**Task prompt**: Find the string "could" in the data, then copy every line where it is found.

**Stored data entries**:

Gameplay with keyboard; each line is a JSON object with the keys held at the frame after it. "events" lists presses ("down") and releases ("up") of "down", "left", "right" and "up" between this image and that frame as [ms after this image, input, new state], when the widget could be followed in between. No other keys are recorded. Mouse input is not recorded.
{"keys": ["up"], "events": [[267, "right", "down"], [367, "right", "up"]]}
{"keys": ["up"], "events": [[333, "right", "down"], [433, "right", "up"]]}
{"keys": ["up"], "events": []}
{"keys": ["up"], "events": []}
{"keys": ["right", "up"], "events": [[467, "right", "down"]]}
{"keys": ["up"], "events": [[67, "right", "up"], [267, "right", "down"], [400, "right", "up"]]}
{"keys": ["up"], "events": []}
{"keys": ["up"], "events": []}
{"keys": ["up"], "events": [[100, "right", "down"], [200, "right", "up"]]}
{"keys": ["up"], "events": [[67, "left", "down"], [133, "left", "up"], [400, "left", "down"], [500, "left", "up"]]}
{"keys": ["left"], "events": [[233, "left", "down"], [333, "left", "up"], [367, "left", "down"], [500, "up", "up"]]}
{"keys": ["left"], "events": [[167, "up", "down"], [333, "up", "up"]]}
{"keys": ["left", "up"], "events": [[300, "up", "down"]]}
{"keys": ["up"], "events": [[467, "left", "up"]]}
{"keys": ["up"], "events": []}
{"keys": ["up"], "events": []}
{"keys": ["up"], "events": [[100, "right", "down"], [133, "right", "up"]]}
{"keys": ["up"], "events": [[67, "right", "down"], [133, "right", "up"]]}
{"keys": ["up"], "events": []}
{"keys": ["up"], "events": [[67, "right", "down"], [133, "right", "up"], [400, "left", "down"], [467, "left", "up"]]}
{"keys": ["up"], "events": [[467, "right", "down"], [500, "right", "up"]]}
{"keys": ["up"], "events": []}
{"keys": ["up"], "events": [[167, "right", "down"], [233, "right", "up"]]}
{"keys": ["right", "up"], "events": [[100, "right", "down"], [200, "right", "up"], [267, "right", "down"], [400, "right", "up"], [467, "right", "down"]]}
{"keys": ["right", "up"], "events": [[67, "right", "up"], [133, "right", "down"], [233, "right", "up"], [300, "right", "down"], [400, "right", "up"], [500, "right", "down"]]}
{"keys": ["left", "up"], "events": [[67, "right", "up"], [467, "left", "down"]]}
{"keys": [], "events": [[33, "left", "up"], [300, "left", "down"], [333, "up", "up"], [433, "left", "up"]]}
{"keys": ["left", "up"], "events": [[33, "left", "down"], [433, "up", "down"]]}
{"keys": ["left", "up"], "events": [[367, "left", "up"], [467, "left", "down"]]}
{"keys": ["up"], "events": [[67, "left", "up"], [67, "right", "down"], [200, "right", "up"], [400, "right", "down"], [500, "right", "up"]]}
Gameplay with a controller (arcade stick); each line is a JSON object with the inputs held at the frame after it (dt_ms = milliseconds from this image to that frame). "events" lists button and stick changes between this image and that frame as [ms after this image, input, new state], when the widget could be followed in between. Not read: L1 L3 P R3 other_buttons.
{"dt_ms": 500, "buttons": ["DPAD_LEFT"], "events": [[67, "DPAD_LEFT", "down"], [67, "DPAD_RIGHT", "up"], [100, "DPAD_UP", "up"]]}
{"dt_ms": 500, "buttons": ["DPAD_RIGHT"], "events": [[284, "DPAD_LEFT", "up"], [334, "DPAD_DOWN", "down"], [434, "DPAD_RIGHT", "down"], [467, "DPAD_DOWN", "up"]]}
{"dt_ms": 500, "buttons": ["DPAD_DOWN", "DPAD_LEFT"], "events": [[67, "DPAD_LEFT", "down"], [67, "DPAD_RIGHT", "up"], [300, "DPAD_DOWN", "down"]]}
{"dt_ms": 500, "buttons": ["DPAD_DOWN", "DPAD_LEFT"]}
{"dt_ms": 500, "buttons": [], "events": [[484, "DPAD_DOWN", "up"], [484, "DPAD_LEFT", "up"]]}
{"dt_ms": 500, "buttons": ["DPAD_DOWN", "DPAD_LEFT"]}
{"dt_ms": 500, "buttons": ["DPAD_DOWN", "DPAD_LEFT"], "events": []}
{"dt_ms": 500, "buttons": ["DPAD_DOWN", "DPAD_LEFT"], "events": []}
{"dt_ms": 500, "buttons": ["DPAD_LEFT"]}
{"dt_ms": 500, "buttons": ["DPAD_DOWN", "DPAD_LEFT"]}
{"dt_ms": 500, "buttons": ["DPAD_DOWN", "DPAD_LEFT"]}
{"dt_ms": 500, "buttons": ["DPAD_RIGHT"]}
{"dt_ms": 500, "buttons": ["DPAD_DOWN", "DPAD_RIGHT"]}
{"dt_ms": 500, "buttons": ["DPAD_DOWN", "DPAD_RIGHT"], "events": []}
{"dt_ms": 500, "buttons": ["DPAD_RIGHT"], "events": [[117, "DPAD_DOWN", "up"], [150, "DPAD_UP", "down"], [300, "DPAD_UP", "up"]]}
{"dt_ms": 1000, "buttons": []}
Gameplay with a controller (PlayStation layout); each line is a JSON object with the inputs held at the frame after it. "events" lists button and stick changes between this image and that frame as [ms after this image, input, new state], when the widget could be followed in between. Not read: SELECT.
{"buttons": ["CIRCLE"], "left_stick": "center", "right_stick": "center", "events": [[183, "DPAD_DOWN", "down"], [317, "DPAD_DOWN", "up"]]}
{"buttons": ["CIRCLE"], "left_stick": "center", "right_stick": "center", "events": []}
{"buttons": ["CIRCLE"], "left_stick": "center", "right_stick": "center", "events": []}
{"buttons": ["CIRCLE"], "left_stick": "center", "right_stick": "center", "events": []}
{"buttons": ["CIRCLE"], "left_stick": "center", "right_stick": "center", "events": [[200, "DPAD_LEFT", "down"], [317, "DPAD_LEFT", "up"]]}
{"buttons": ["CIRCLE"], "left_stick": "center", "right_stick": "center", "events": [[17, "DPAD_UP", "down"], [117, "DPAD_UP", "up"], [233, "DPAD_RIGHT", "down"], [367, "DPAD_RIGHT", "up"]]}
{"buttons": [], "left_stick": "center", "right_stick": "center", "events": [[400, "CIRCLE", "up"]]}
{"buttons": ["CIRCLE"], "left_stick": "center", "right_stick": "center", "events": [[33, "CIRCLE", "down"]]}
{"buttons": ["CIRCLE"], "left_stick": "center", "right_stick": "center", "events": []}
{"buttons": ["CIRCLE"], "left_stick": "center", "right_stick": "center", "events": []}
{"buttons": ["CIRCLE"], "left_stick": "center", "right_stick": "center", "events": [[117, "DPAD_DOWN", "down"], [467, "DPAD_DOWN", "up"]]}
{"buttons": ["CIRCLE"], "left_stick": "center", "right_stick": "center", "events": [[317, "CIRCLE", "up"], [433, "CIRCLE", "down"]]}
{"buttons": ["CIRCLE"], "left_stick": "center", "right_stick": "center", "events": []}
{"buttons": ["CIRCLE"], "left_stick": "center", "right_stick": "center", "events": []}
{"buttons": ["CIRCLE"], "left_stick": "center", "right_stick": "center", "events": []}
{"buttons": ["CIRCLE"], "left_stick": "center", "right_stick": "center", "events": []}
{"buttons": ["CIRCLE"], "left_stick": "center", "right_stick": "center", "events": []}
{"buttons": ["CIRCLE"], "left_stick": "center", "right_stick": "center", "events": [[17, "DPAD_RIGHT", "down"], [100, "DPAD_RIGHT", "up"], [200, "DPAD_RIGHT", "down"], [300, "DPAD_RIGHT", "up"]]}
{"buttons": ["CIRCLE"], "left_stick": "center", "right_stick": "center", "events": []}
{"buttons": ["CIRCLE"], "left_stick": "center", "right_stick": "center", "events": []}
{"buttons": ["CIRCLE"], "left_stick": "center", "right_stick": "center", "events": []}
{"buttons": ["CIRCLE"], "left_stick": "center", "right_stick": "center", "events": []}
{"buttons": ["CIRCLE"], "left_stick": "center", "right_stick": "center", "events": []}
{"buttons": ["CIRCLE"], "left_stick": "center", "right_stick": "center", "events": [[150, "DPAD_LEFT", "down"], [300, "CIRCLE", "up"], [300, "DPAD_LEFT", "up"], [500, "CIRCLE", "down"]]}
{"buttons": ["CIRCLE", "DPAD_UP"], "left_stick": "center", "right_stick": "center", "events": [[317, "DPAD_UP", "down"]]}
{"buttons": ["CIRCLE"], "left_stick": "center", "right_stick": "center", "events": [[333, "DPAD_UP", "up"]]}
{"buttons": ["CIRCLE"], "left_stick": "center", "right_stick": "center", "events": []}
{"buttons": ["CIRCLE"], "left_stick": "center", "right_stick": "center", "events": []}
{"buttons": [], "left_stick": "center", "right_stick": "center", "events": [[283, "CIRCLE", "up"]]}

**The completed task**:
Gameplay with keyboard; each line is a JSON object with the keys held at the frame after it. "events" lists presses ("down") and releases ("up") of "down", "left", "right" and "up" between this image and that frame as [ms after this image, input, new state], when the widget could be followed in between. No other keys are recorded. Mouse input is not recorded.
Gameplay with a controller (arcade stick); each line is a JSON object with the inputs held at the frame after it (dt_ms = milliseconds from this image to that frame). "events" lists button and stick changes between this image and that frame as [ms after this image, input, new state], when the widget could be followed in between. Not read: L1 L3 P R3 other_buttons.
Gameplay with a controller (PlayStation layout); each line is a JSON object with the inputs held at the frame after it. "events" lists button and stick changes between this image and that frame as [ms after this image, input, new state], when the widget could be followed in between. Not read: SELECT.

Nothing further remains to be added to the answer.